[Source data]
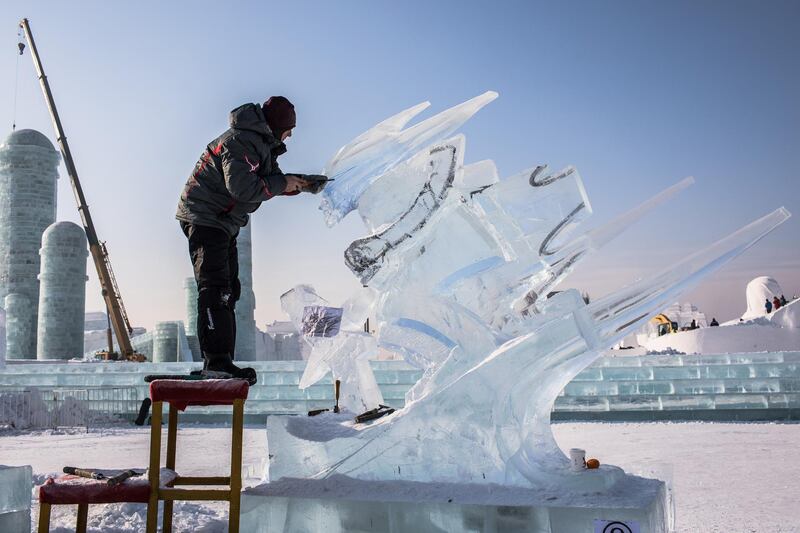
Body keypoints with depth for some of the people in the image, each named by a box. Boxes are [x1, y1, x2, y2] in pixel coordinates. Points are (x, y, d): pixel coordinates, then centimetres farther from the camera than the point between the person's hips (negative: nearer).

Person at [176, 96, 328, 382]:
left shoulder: (263, 143, 14)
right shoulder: (240, 141, -19)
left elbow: (271, 179, 18)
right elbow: (242, 186, -29)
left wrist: (301, 183, 1)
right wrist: (282, 184, -19)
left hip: (223, 222, 11)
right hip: (205, 217, -11)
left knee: (229, 290, 11)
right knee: (215, 287, -18)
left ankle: (220, 362, 15)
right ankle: (217, 360, -22)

• _Problem to solve_
Transcribe the rows above line for line, leaving out the pictures.

• _Task result_
Body keypoints with depth for some of the people in the image, each named by a box. Boxes are [x1, y1, x2, y2] in pixel coordinates. Points are (x, y, d): pixel coordinates, then centimetres farther from the camera than the point between the person's hips (negative: nearer).

Person at [176, 96, 328, 382]:
left shoulder: (263, 143, 14)
right shoulder: (240, 141, -19)
left elbow: (271, 179, 18)
right elbow: (242, 186, -29)
left wrist: (301, 183, 1)
right wrist: (282, 184, -19)
left hip: (223, 222, 11)
right hip: (205, 217, -11)
left knee: (229, 290, 11)
right knee: (215, 287, -18)
left ankle: (220, 362, 15)
right ankle: (217, 360, -22)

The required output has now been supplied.